80 years of IMF and World Bank Colonisation of the World — The Sri Lankan Experience

The International Monetary Fund (IMF) has recently become a prominent topic in Sri Lanka due to the austerity measures it proposed to address the country’s debt crisis. These measures have increased taxes for ordinary citizens, even as the previous interim government warned that Sri Lanka would face further difficulties if it did not adhere to the IMF package agreed upon in mid-2022. The IMF package was a key issue in the recent presidential election, resulting in a significant loss for the interim president, a strong proponent of IMF solutions. The election was won by left-party politician Anura Kumara Dissanayake, who takes a more measured approach to the IMF.
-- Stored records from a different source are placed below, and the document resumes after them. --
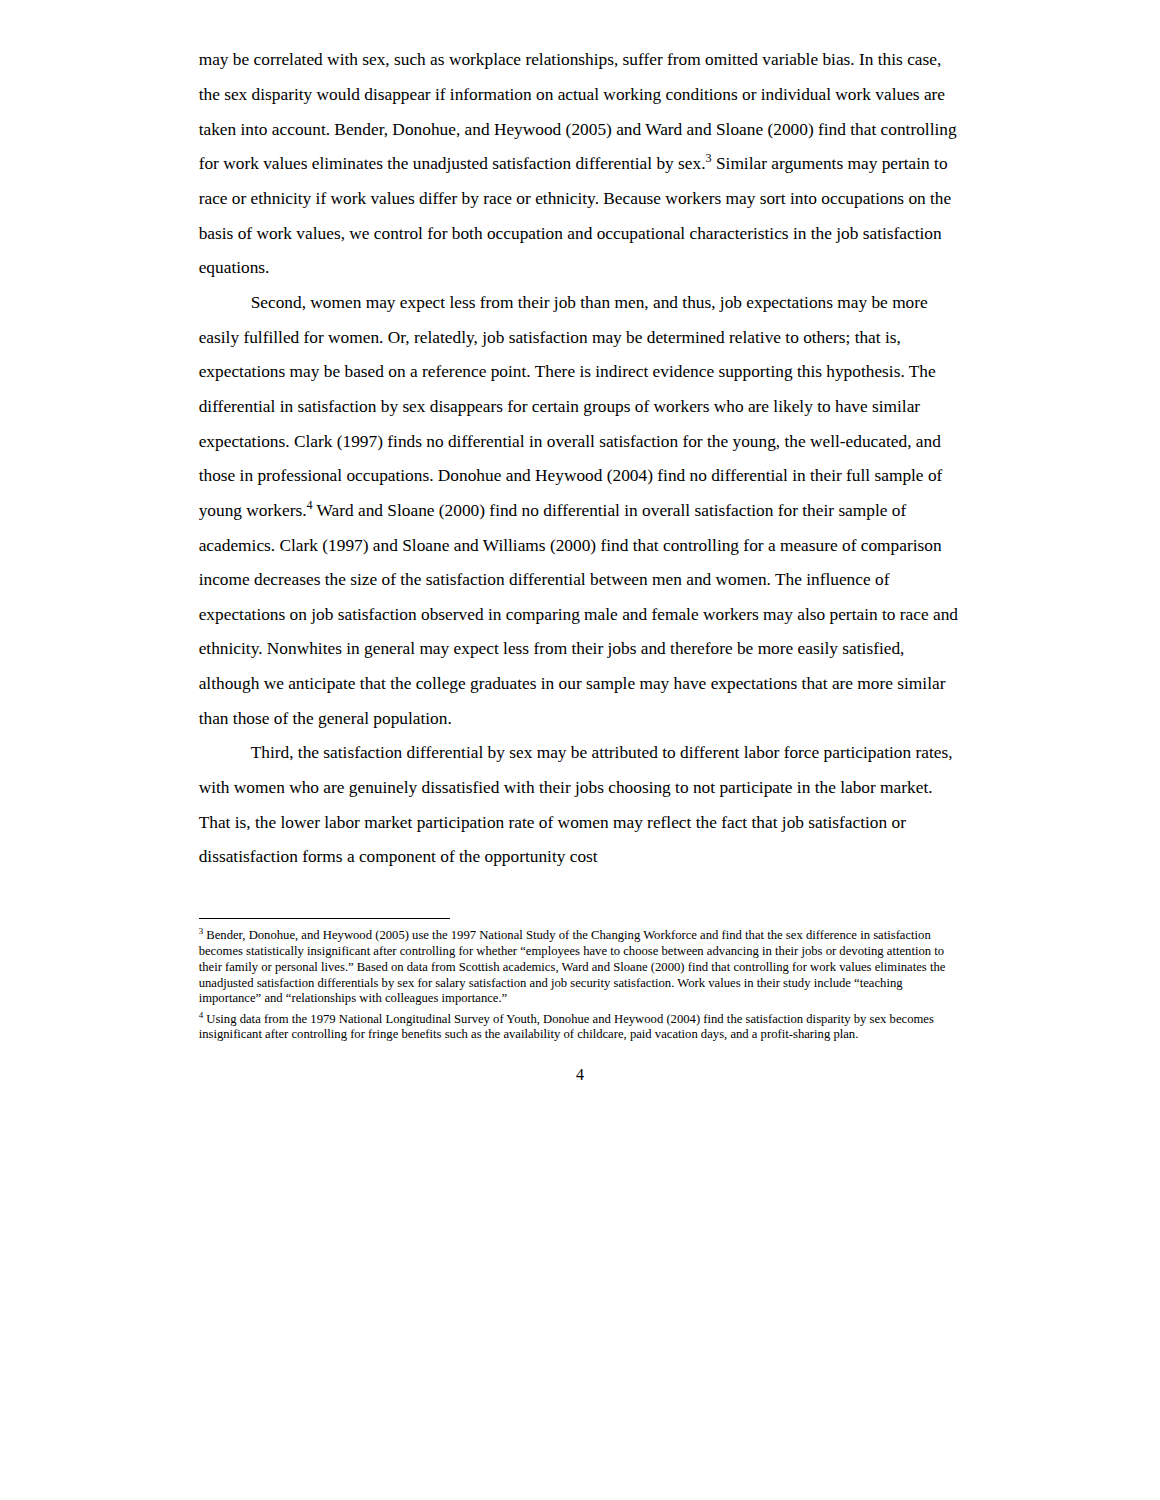may be correlated with sex, such as workplace relationships, suffer from omitted variable bias. In this case, the sex disparity would disappear if information on actual working conditions or individual work values are taken into account. Bender, Donohue, and Heywood (2005) and Ward and Sloane (2000) find that controlling for work values eliminates the unadjusted satisfaction differential by sex.3 Similar arguments may pertain to race or ethnicity if work values differ by race or ethnicity. Because workers may sort into occupations on the basis of work values, we control for both occupation and occupational characteristics in the job satisfaction equations.
Second, women may expect less from their job than men, and thus, job expectations may be more easily fulfilled for women. Or, relatedly, job satisfaction may be determined relative to others; that is, expectations may be based on a reference point. There is indirect evidence supporting this hypothesis. The differential in satisfaction by sex disappears for certain groups of workers who are likely to have similar expectations. Clark (1997) finds no differential in overall satisfaction for the young, the well-educated, and those in professional occupations. Donohue and Heywood (2004) find no differential in their full sample of young workers.4 Ward and Sloane (2000) find no differential in overall satisfaction for their sample of academics. Clark (1997) and Sloane and Williams (2000) find that controlling for a measure of comparison income decreases the size of the satisfaction differential between men and women. The influence of expectations on job satisfaction observed in comparing male and female workers may also pertain to race and ethnicity. Nonwhites in general may expect less from their jobs and therefore be more easily satisfied, although we anticipate that the college graduates in our sample may have expectations that are more similar than those of the general population.
Third, the satisfaction differential by sex may be attributed to different labor force participation rates, with women who are genuinely dissatisfied with their jobs choosing to not participate in the labor market. That is, the lower labor market participation rate of women may reflect the fact that job satisfaction or dissatisfaction forms a component of the opportunity cost
3 Bender, Donohue, and Heywood (2005) use the 1997 National Study of the Changing Workforce and find that the sex difference in satisfaction becomes statistically insignificant after controlling for whether “employees have to choose between advancing in their jobs or devoting attention to their family or personal lives.” Based on data from Scottish academics, Ward and Sloane (2000) find that controlling for work values eliminates the unadjusted satisfaction differentials by sex for salary satisfaction and job security satisfaction. Work values in their study include “teaching importance” and “relationships with colleagues importance.”
4 Using data from the 1979 National Longitudinal Survey of Youth, Donohue and Heywood (2004) find the satisfaction disparity by sex becomes insignificant after controlling for fringe benefits such as the availability of childcare, paid vacation days, and a profit-sharing plan.
4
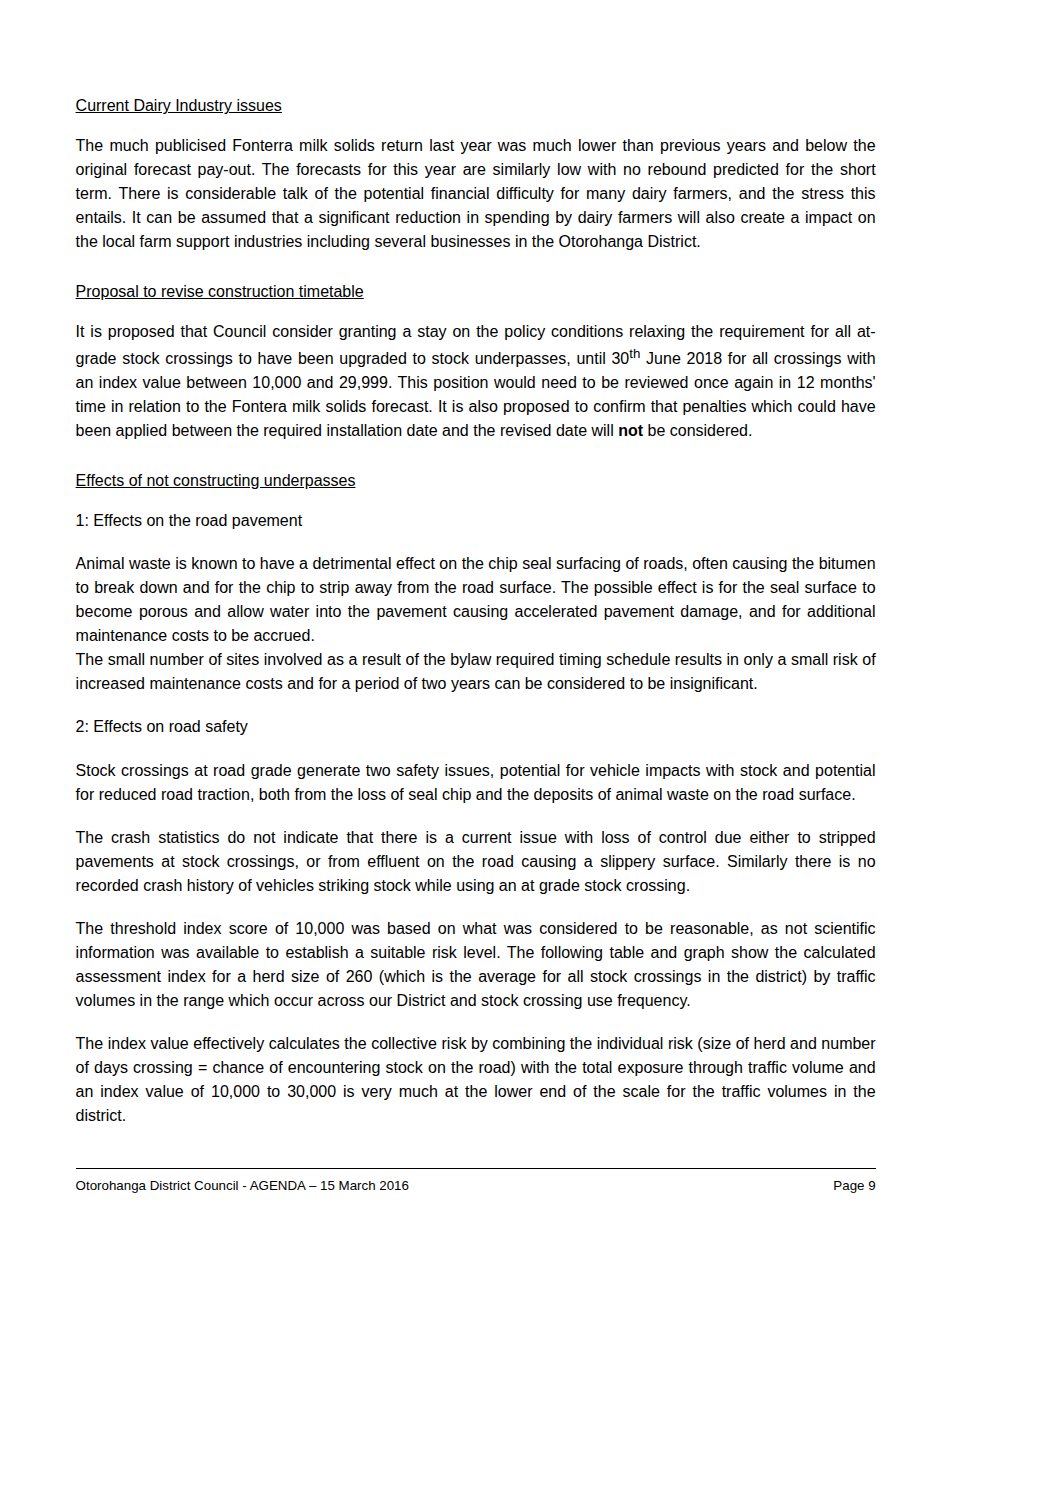Current Dairy Industry issues
The much publicised Fonterra milk solids return last year was much lower than previous years and below the original forecast pay-out. The forecasts for this year are similarly low with no rebound predicted for the short term. There is considerable talk of the potential financial difficulty for many dairy farmers, and the stress this entails. It can be assumed that a significant reduction in spending by dairy farmers will also create a impact on the local farm support industries including several businesses in the Otorohanga District.
Proposal to revise construction timetable
It is proposed that Council consider granting a stay on the policy conditions relaxing the requirement for all at-grade stock crossings to have been upgraded to stock underpasses, until 30th June 2018 for all crossings with an index value between 10,000 and 29,999. This position would need to be reviewed once again in 12 months' time in relation to the Fontera milk solids forecast. It is also proposed to confirm that penalties which could have been applied between the required installation date and the revised date will not be considered.
Effects of not constructing underpasses
1: Effects on the road pavement
Animal waste is known to have a detrimental effect on the chip seal surfacing of roads, often causing the bitumen to break down and for the chip to strip away from the road surface. The possible effect is for the seal surface to become porous and allow water into the pavement causing accelerated pavement damage, and for additional maintenance costs to be accrued.
The small number of sites involved as a result of the bylaw required timing schedule results in only a small risk of increased maintenance costs and for a period of two years can be considered to be insignificant.
2: Effects on road safety
Stock crossings at road grade generate two safety issues, potential for vehicle impacts with stock and potential for reduced road traction, both from the loss of seal chip and the deposits of animal waste on the road surface.
The crash statistics do not indicate that there is a current issue with loss of control due either to stripped pavements at stock crossings, or from effluent on the road causing a slippery surface. Similarly there is no recorded crash history of vehicles striking stock while using an at grade stock crossing.
The threshold index score of 10,000 was based on what was considered to be reasonable, as not scientific information was available to establish a suitable risk level. The following table and graph show the calculated assessment index for a herd size of 260 (which is the average for all stock crossings in the district) by traffic volumes in the range which occur across our District and stock crossing use frequency.
The index value effectively calculates the collective risk by combining the individual risk (size of herd and number of days crossing = chance of encountering stock on the road) with the total exposure through traffic volume and an index value of 10,000 to 30,000 is very much at the lower end of the scale for the traffic volumes in the district.
Otorohanga District Council - AGENDA – 15 March 2016 Page 9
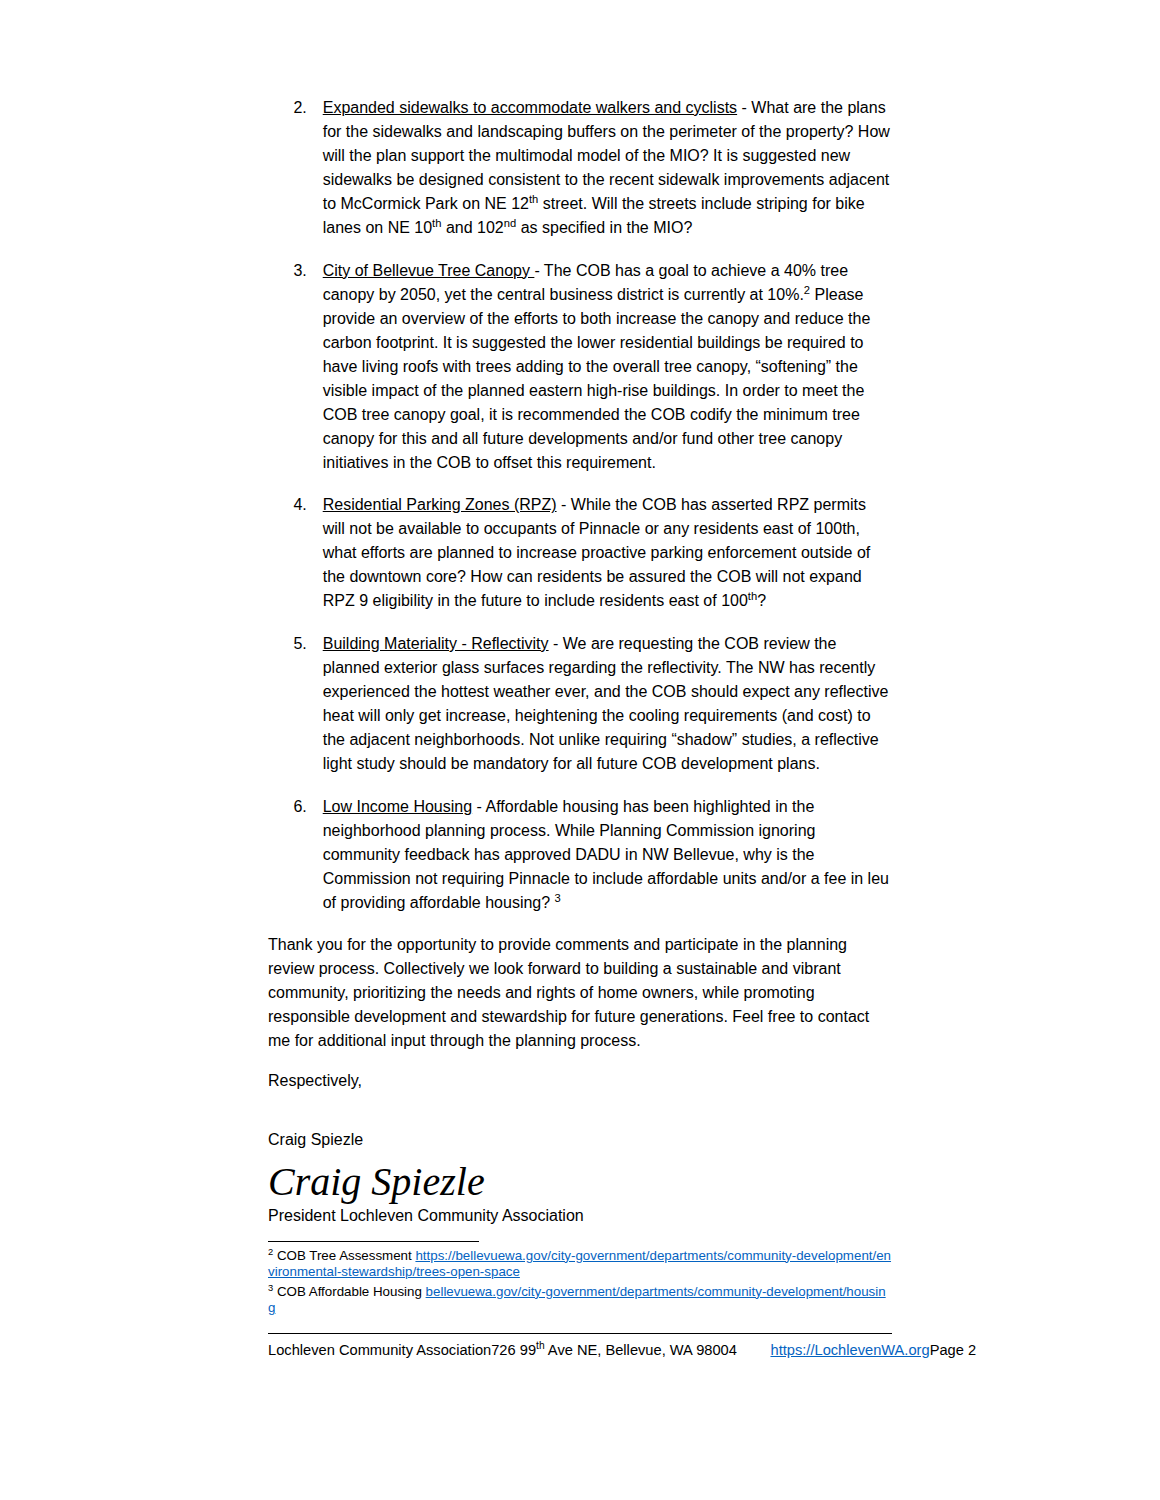Expanded sidewalks to accommodate walkers and cyclists - What are the plans for the sidewalks and landscaping buffers on the perimeter of the property? How will the plan support the multimodal model of the MIO? It is suggested new sidewalks be designed consistent to the recent sidewalk improvements adjacent to McCormick Park on NE 12th street. Will the streets include striping for bike lanes on NE 10th and 102nd as specified in the MIO?
City of Bellevue Tree Canopy - The COB has a goal to achieve a 40% tree canopy by 2050, yet the central business district is currently at 10%.2 Please provide an overview of the efforts to both increase the canopy and reduce the carbon footprint. It is suggested the lower residential buildings be required to have living roofs with trees adding to the overall tree canopy, “softening” the visible impact of the planned eastern high-rise buildings. In order to meet the COB tree canopy goal, it is recommended the COB codify the minimum tree canopy for this and all future developments and/or fund other tree canopy initiatives in the COB to offset this requirement.
Residential Parking Zones (RPZ) - While the COB has asserted RPZ permits will not be available to occupants of Pinnacle or any residents east of 100th, what efforts are planned to increase proactive parking enforcement outside of the downtown core? How can residents be assured the COB will not expand RPZ 9 eligibility in the future to include residents east of 100th?
Building Materiality - Reflectivity - We are requesting the COB review the planned exterior glass surfaces regarding the reflectivity. The NW has recently experienced the hottest weather ever, and the COB should expect any reflective heat will only get increase, heightening the cooling requirements (and cost) to the adjacent neighborhoods. Not unlike requiring “shadow” studies, a reflective light study should be mandatory for all future COB development plans.
Low Income Housing - Affordable housing has been highlighted in the neighborhood planning process. While Planning Commission ignoring community feedback has approved DADU in NW Bellevue, why is the Commission not requiring Pinnacle to include affordable units and/or a fee in leu of providing affordable housing? 3
Thank you for the opportunity to provide comments and participate in the planning review process. Collectively we look forward to building a sustainable and vibrant community, prioritizing the needs and rights of home owners, while promoting responsible development and stewardship for future generations. Feel free to contact me for additional input through the planning process.
Respectively,
Craig Spiezle
Craig Spiezle
President Lochleven Community Association
2 COB Tree Assessment https://bellevuewa.gov/city-government/departments/community-development/environmental-stewardship/trees-open-space
3 COB Affordable Housing bellevuewa.gov/city-government/departments/community-development/housing
Lochleven Community Association 726 99th Ave NE, Bellevue, WA 98004 https://LochlevenWA.org Page 2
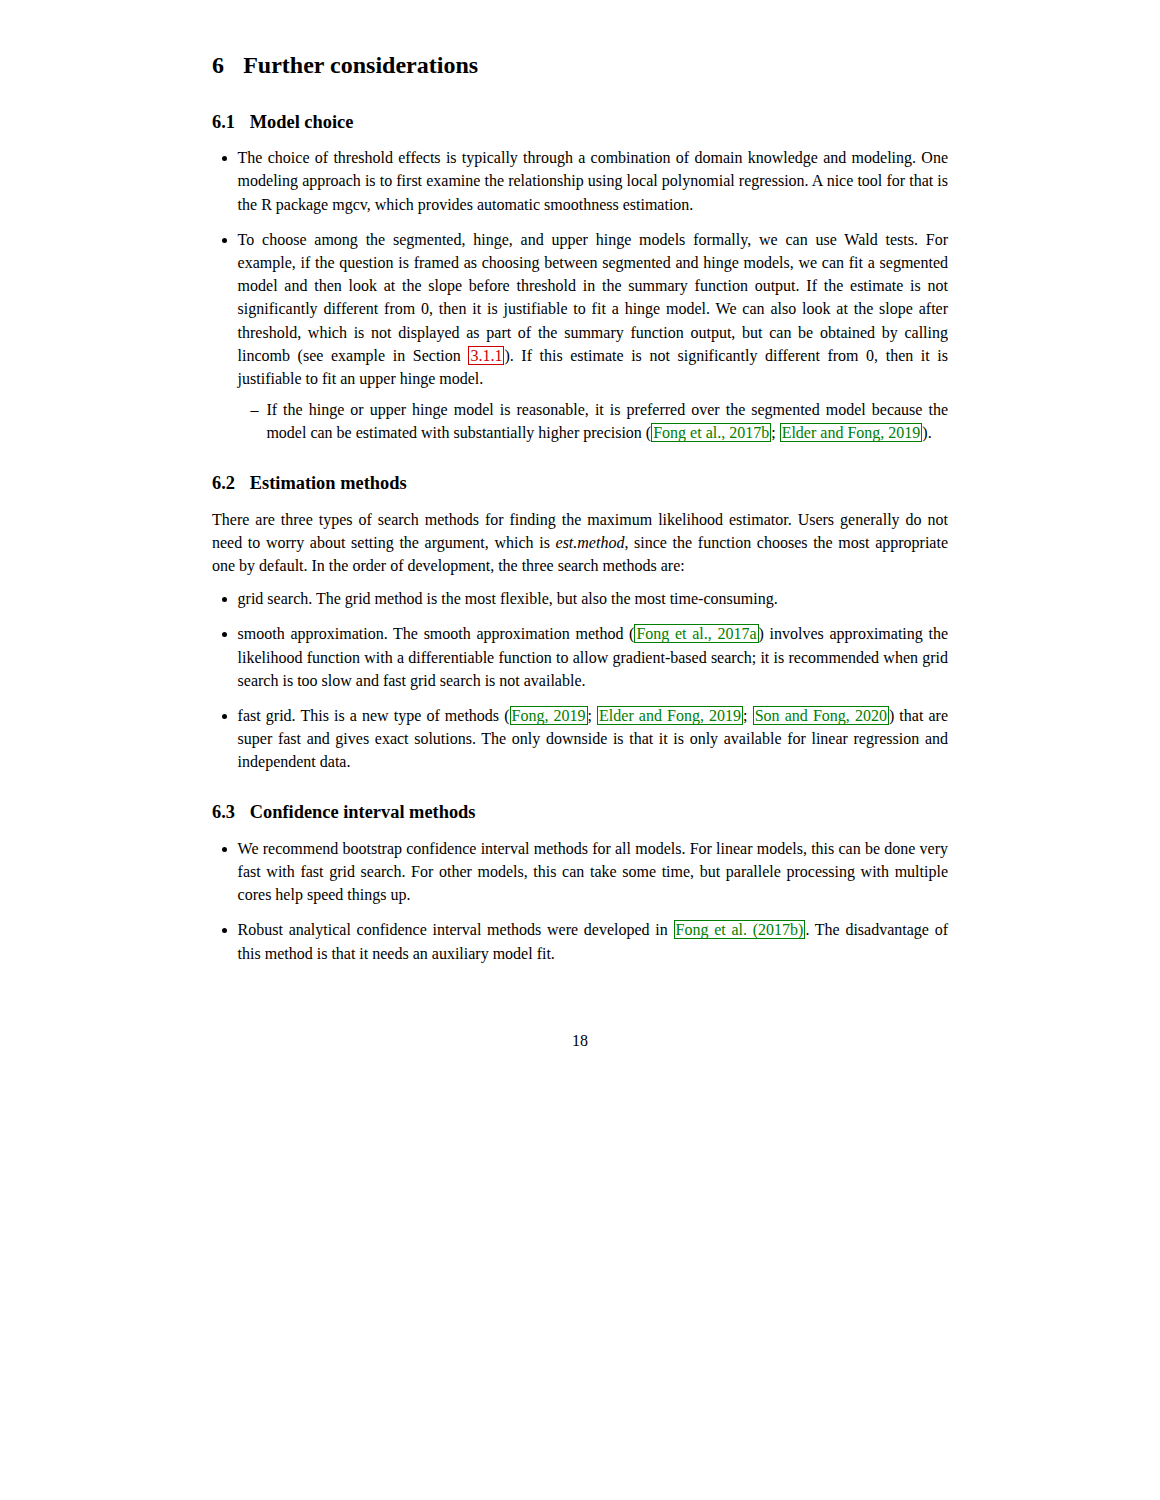6 Further considerations
6.1 Model choice
The choice of threshold effects is typically through a combination of domain knowledge and modeling. One modeling approach is to first examine the relationship using local polynomial regression. A nice tool for that is the R package mgcv, which provides automatic smoothness estimation.
To choose among the segmented, hinge, and upper hinge models formally, we can use Wald tests. For example, if the question is framed as choosing between segmented and hinge models, we can fit a segmented model and then look at the slope before threshold in the summary function output. If the estimate is not significantly different from 0, then it is justifiable to fit a hinge model. We can also look at the slope after threshold, which is not displayed as part of the summary function output, but can be obtained by calling lincomb (see example in Section 3.1.1). If this estimate is not significantly different from 0, then it is justifiable to fit an upper hinge model.
If the hinge or upper hinge model is reasonable, it is preferred over the segmented model because the model can be estimated with substantially higher precision (Fong et al., 2017b; Elder and Fong, 2019).
6.2 Estimation methods
There are three types of search methods for finding the maximum likelihood estimator. Users generally do not need to worry about setting the argument, which is est.method, since the function chooses the most appropriate one by default. In the order of development, the three search methods are:
grid search. The grid method is the most flexible, but also the most time-consuming.
smooth approximation. The smooth approximation method (Fong et al., 2017a) involves approximating the likelihood function with a differentiable function to allow gradient-based search; it is recommended when grid search is too slow and fast grid search is not available.
fast grid. This is a new type of methods (Fong, 2019; Elder and Fong, 2019; Son and Fong, 2020) that are super fast and gives exact solutions. The only downside is that it is only available for linear regression and independent data.
6.3 Confidence interval methods
We recommend bootstrap confidence interval methods for all models. For linear models, this can be done very fast with fast grid search. For other models, this can take some time, but parallele processing with multiple cores help speed things up.
Robust analytical confidence interval methods were developed in Fong et al. (2017b). The disadvantage of this method is that it needs an auxiliary model fit.
18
The IMF and the World Bank have played pivotal roles in shaping Sri Lanka’s economic landscape since their establishment in the mid-20th century. Founded in 1944, the IMF and World Bank were designed to promote global financial stability and development, respectively. Over the past 80 years, their involvement in Sri Lanka has included a mix of financial assistance, policy advice, and development projects, significantly influencing the country’s economic trajectory. However, Sri Lanka lost its debt sustainability in mid-2020, leading to widespread suffering among the population due to shortages of basic necessities, including fuel, gas, and food. This debt crisis sparked public protests, culminating in the ousting of former president Gotabaya Rajapaksa. His elder brother, Mahinda Rajapaksa, stepped down as Prime Minister, while their younger brother, Basil Rajapaksa, resigned from his position as Finance Minister.

Sri Lanka, then known as Ceylon, became a member of the IMF and the World Bank shortly after gaining independence in 1948. The initial years of post-colonial governance were marked by efforts to establish a stable economy and social welfare systems. The government sought assistance from the IMF and World Bank to address balance of payments issues, support infrastructure development, and promote economic growth.

In the 1970s, Sri Lanka faced economic challenges, including high inflation and low growth rates. The IMF stepped in with financial assistance, implementing structural adjustment programs aimed at stabilizing the economy. These programs typically involved austerity measures, currency devaluation, and economic liberalization policies. While they aimed to restore economic stability, the social implications were profound. During the protracted civil conflict that plagued Sri Lanka from 1983 to 2009, the World Bank’s focus shifted to humanitarian aid and reconstruction efforts in war-torn areas. The World Bank, in particular, invested in post-conflict recovery initiatives, aiming to rebuild infrastructure and restore livelihoods. Following the end of the conflict, Sri Lanka experienced significant economic growth, driven mainly by tourism, garment exports, and remittances from abroad.

The IMF and World Bank’s impact on Sri Lanka’s economy and society has been multifaceted. On one hand, their financial assistance and development projects have contributed to essential advancements in infrastructure, health, and education. Rural communities have benefited from improved access to basic services, and economic policies supported by the IMF have, at times, restored macroeconomic stability.

On the other hand, the social costs associated with structural adjustment programs and austerity measures have raised concerns. Focus on market-driven policies often overlooked the needs of the most vulnerable populations. Inequality and poverty remain pressing challenges, as the benefits of growth have not been evenly distributed. Whatever the solutions these spin doctors have given, about 24% of the population became poor due to the debt crisis that began in 2020. According to a more recent report by the FAO and the United Nations World Food Programme, it is estimated that 3.9 million people, or 17% of the population, are in moderate acute food insecurity.

The IMF has trained bureaucrats and politicians to praise its work and seek its advice constantly. Since joining the IMF, Sri Lanka has received assistance at least 16 times. While we’ve addressed some issues, our debt continues to rise, adversely affecting the population.

The Extended Fund Facility arrangement for Sri Lanka was approved by the Executive Board on March 20, 2023, amounting to SDR 2.286 billion (approximately US$3 billion). The most recent evaluation indicates that while most structural benchmarks due by the end of April 2024 were either met or implemented with delays, the economy remains vulnerable, and the path to debt sustainability is precarious.

Domestic debt in Sri Lanka increased to USD$57 billion in March 2024, up from US$52 billion at the end of the previous year, while external debt rose from USD$34 billion in 2022 to USD$37 billion in 2024. This growing debt is creating a vicious cycle, forcing citizens to work harder and pay more taxes. The VAT has been raised to 18%, and income tax has increased to 36%, highlighting the lack of tax justice in the country.

In conclusion, the roles of the IMF and World Bank in Sri Lanka over the past 80 years have been significant yet complex. While their contributions to economic stabilization and development are notable, they have also sparked challenges and criticisms regarding social equity and governance. Ultimately, the question of whether the people of Sri Lanka have truly benefited from their long-standing relationship with these institutions remains a pressing dilemma.